I’ll cut right to the chase on this one. Yes, these do tend to cost more than the conventionally raised eggs you may be used to seeing. In my experience it can be anywhere between $4-6 + more per dozen.
Which may seem like a steep price increase to some. And is viewed as an investment by others. I’ve fallen into both the former and the latter camps at different points in my life – so I absolutely understand the hesitation many folks have to spend more on this grocery staple each week.
But I do feel that choosing higher quality eggs is a valuable investment. Not only an investment in your health but also an investment towards re-shaping industry practices.
Particularly, the unethical and at times torturous ones in the conventional egg industry (where chickens are caged, kept indoors, fed unnatural diets, given antibiotics, forced to live in their own filth, and even cruelly debeaked).
I’m not going to go too far in depth about the evils of conventional egg production. Which would be a whole separate post in and of itself. I encourage you to research that part of it on your own, if you haven’t already read up on the deplorable conditions that those poor animals are subjected to.
It’s clear what’s problematic in that scenario from a humane standpoint, but also consider what ramifications that has on the eggs those hens produce. The vitamins, nutrients, and nutritional content of that egg will be different from that of an egg produced from a healthy, ethically raised bird.
The cost of the eggs makes sense given the drastic difference in what is involved in caring for flocks raised in open pastures with more costly, quality feed vs. what is involved in caring for flocks kept in indoor cages with cheaper feed.

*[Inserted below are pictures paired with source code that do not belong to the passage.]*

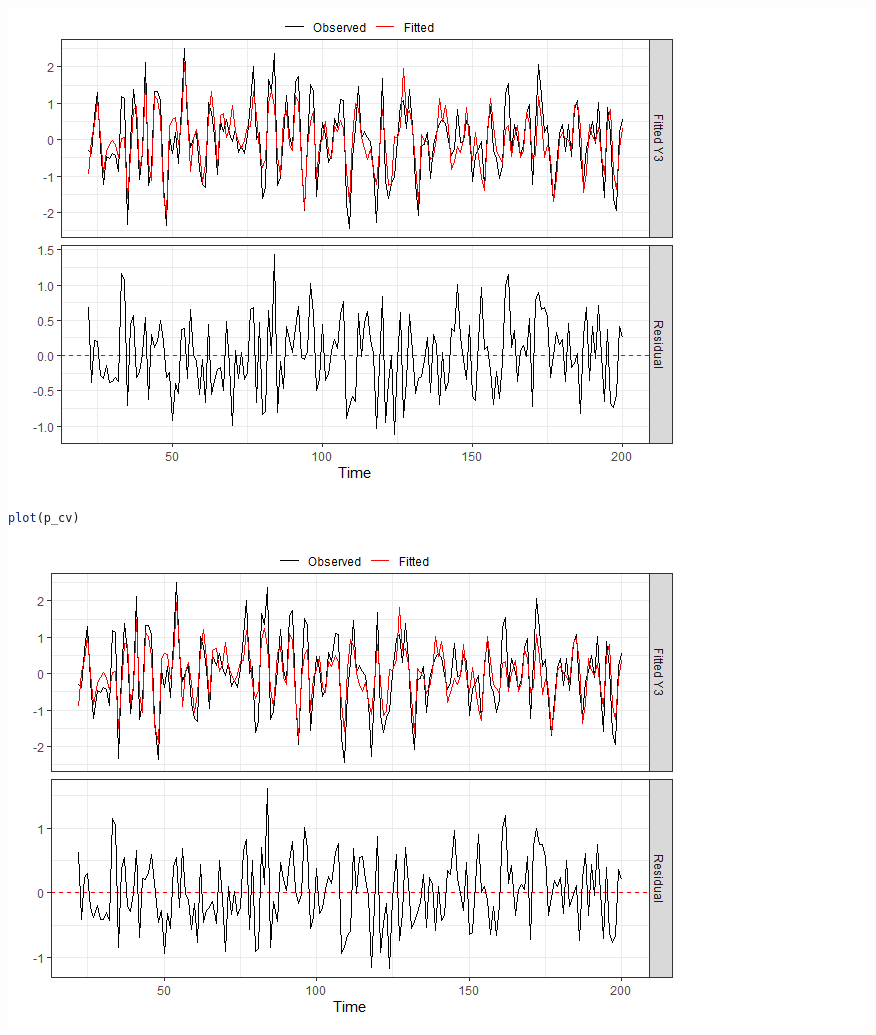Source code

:![](man/figures/README-unnamed-chunk-10-1.png)

``` r
plot(p_cv)
```

![](man/figures/README-unnamed-chunk-10-2.png)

The amount of land needed for instance, the cost of organic feed, the amount of birds that you can raise at a time, etc. Lower cost for the farmer, means lower cost for you, means higher “cost” for the hen.
Supporting pasture-based farms helps encourage wide-spread industry change
Continuing to place your money into pasture-based farms not only rewards the farmers for their practices, but also encourages other farms to improve their own practices if they want to stay profitable. Companies respond to consumer demand and consumer spending habits. So when more people use their wallets to vote for more ethical farming practices, companies become highly motivated to change and move their business to where the money is.
And where there’s more demand for a product, and more of that product becomes available, then it makes it possible for lower prices later down the road.
While it is a stark reality that many families simply cannot afford to spend more on groceries each week (I won’t pretend to ignore that fact), it is an equal reality that there are many of us who can choose to invest in higher quality food products. But it involves a trade-off and perhaps a shift in our lifestyles, which can be a tough sell for many people.
It may mean that if your eggs cost $4 more per week, that you go to out for coffee one less time per week. It may mean that you swap your twice a month manicure, to a once per month manicure. Or maybe it means that your lifestyle doesn’t actually have to change one bit – but adjusting to the idea of spending more of your income on your groceries is the real challenge.
In the book “In Defense of Food”, author Michael Pollan discusses the challenges in changing our country’s culture surrounding food. He reveals that on average Americans spend a lower percentage of their income on food than many other countries.
Suggesting that we all of a sudden adopt a culture where we spend more on groceries each week can be met with understandable resistance.
And at the end of the day, your budget is your business. You have to put food on the table for your family however you possibly can. So I hope that you know that in these posts where I share this information, none of it is meant to be taken as blanket advice for changes you “have” to make in your own life. Everyone’s situation is different, and everyone’s beliefs are different. My only hope is to share as much information as I can so that if you are in the situation where you want to make a change and can comfortably make that change – that you feel empowered to do so.